Another data that drew attention in the IBGE’s disclosure was the so-called diffusion index, which was above 70% for the third consecutive month.
The indicator measures the percentage of products and services with high prices, in a sample with 377 components. In practice, greater diffusion signals that inflation is more widespread throughout the economy.
In February, the diffusion index reached 75%, above January (73%) and at the same level as December (75%). In February 2021, the mark was lower, at 63%.
New cars (1.68%), for example, rose for the 18th consecutive month. The increase accumulated since September 2020 is almost 23%, under the impact of the disarticulation of the automotive sector’s production chains in the pandemic.
War puts pressure on fuel and food
For 2022, analysts even project a lower rate than last year (10.06%), but concerns have grown again due to the effects of the war between Russia and Ukraine.
With tension in Eastern Europe, agricultural commodities and oil soared on the international market. The reflexes of this appreciation began to appear with greater force in Brazil in recent days.
Due to the advance of oil, Petrobras announced on Thursday (10) a mega-increase in fuel prices at refineries – an 18.8% increase in gasoline, a 16.1% increase in cooking gas and a 24.9% increase. % in diesel oil.
The decision of the state-owned company should reach the IPCA from March. Anticipating the possible effects of oil on fuels and possible pressures from agricultural commodities on food in Brazil, analysts have pushed inflation estimates up for 2022.
Economist André Braz, from FGV Ibre (Brazilian Institute of Economics of Fundação Getulio Vargas), raised his forecast for the IPCA from 6.2% to 7.5%.
The bias is high. That is, the predicted number may be even higher in the coming weeks, according to Braz.
“It’s not just the impact of fuels. Commodities such as corn, soybeans and wheat are also rising and can contaminate inflation”, he points out.
“There are also the indirect effects arising from increases in fuel prices.
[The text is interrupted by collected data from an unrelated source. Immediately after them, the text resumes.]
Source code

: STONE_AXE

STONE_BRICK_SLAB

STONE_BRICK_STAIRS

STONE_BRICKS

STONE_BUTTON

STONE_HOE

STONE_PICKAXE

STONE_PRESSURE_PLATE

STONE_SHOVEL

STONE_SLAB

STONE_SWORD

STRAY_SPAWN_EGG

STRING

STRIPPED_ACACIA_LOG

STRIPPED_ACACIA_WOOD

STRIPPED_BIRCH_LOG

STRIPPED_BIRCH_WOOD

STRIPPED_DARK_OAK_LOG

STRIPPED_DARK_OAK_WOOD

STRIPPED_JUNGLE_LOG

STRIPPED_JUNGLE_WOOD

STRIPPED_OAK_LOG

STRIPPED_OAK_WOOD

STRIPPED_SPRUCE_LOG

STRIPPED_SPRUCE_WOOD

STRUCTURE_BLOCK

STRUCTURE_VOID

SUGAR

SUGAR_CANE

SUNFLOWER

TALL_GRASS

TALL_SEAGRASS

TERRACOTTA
Freight becomes more expensive, urban public transport can become more expensive”, he adds.
According to Braz, the IPCA may continue above 1% in March, due to the mega-increase. The previous projection was for a rise close to 0.7% this month.
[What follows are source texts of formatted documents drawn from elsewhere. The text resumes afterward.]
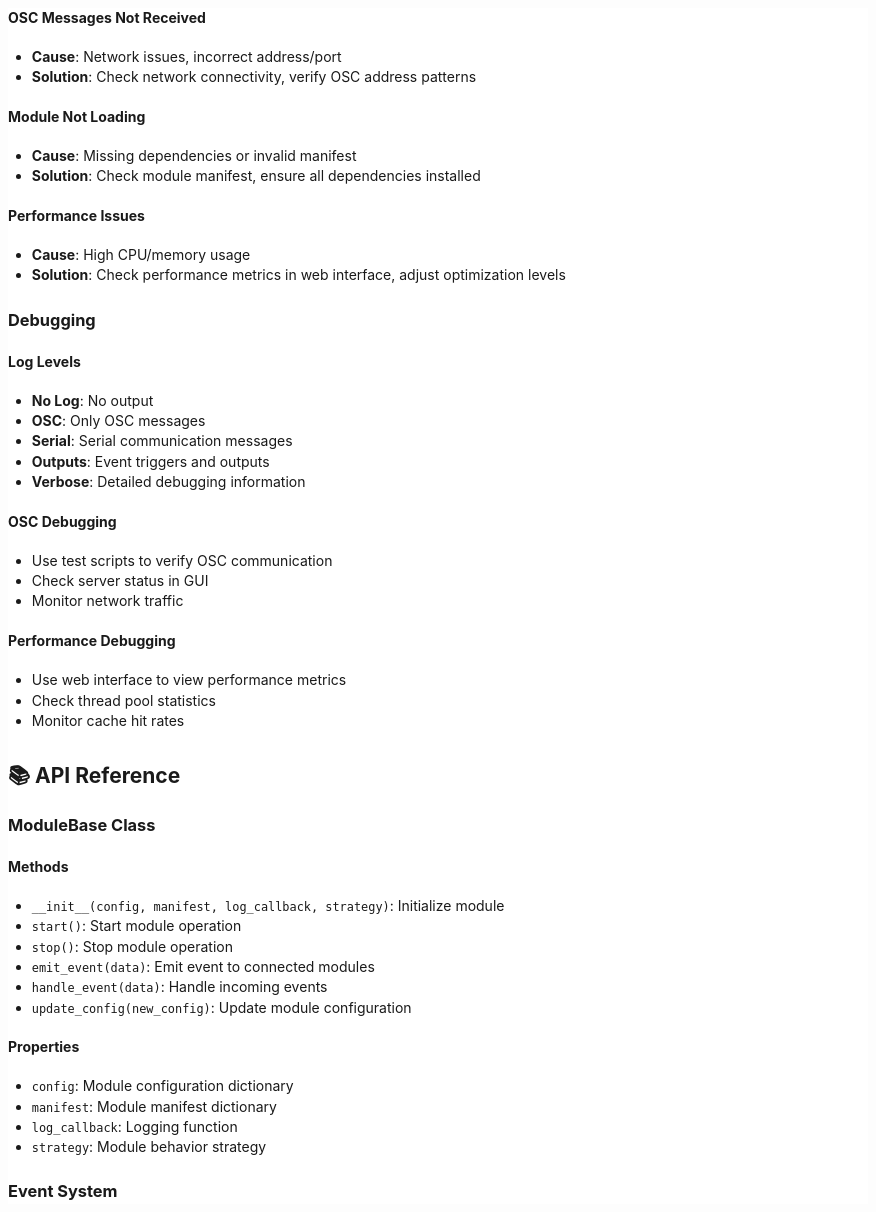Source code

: #### OSC Messages Not Received
- **Cause**: Network issues, incorrect address/port
- **Solution**: Check network connectivity, verify OSC address patterns

#### Module Not Loading
- **Cause**: Missing dependencies or invalid manifest
- **Solution**: Check module manifest, ensure all dependencies installed

#### Performance Issues
- **Cause**: High CPU/memory usage
- **Solution**: Check performance metrics in web interface, adjust optimization levels

### Debugging

#### Log Levels
- **No Log**: No output
- **OSC**: Only OSC messages
- **Serial**: Serial communication messages
- **Outputs**: Event triggers and outputs
- **Verbose**: Detailed debugging information

#### OSC Debugging
- Use test scripts to verify OSC communication
- Check server status in GUI
- Monitor network traffic

#### Performance Debugging
- Use web interface to view performance metrics
- Check thread pool statistics
- Monitor cache hit rates

## 📚 API Reference

### ModuleBase Class

#### Methods
- `__init__(config, manifest, log_callback, strategy)`: Initialize module
- `start()`: Start module operation
- `stop()`: Stop module operation
- `emit_event(data)`: Emit event to connected modules
- `handle_event(data)`: Handle incoming events
- `update_config(new_config)`: Update module configuration

#### Properties
- `config`: Module configuration dictionary
- `manifest`: Module manifest dictionary
- `log_callback`: Logging function
- `strategy`: Module behavior strategy

### Event System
“The impact of fuel will not be 100% in March. This increase will not only impact this month’s inflation, but also next month’s. In April, it could approach 1% again, with the pressure that will go beyond fuel”, says Braz.
Kislanov, from the IBGE, also mentioned that the increase in items such as gasoline and diesel should cause increases along the production chains. However, the researcher reported that it is still necessary to wait to see the magnitude of the advances.
higher interest
As reported by the sheetthe mega-increase in fuel prices could set off a vicious cycle of more inflation, interest and public debt in the Brazilian economy.
Persistent inflation may require the Copom (BC Monetary Policy Committee) to reinforce interest rate hikes throughout 2022 — and keep the base rate high for longer next year.
In an attempt to contain the advance of prices, the collegiate took the Selic to 10.75% per year at the most recent meeting, in February.
Part of the market already sees the rate above 13% at the end of this year. The next Copom meeting is scheduled for March 15th and 16th.
Before the war in Ukraine, Brazilians had already felt the rise in inflation. Throughout the pandemic, there was a shortage of food and persistent disruption of the global supply chain, which put pressure on industrial goods.
Administered prices, such as fuel and electricity, also became more expensive.
In Brazil, the higher dollar became an additional component as it intensified the pressure. The exchange rate, which impacts items such as fuel, rose amid the political turmoil carried out by the Jair Bolsonaro (PL) government.
The general increase in prices punishes especially the poorest, who have less financial conditions to face the famine.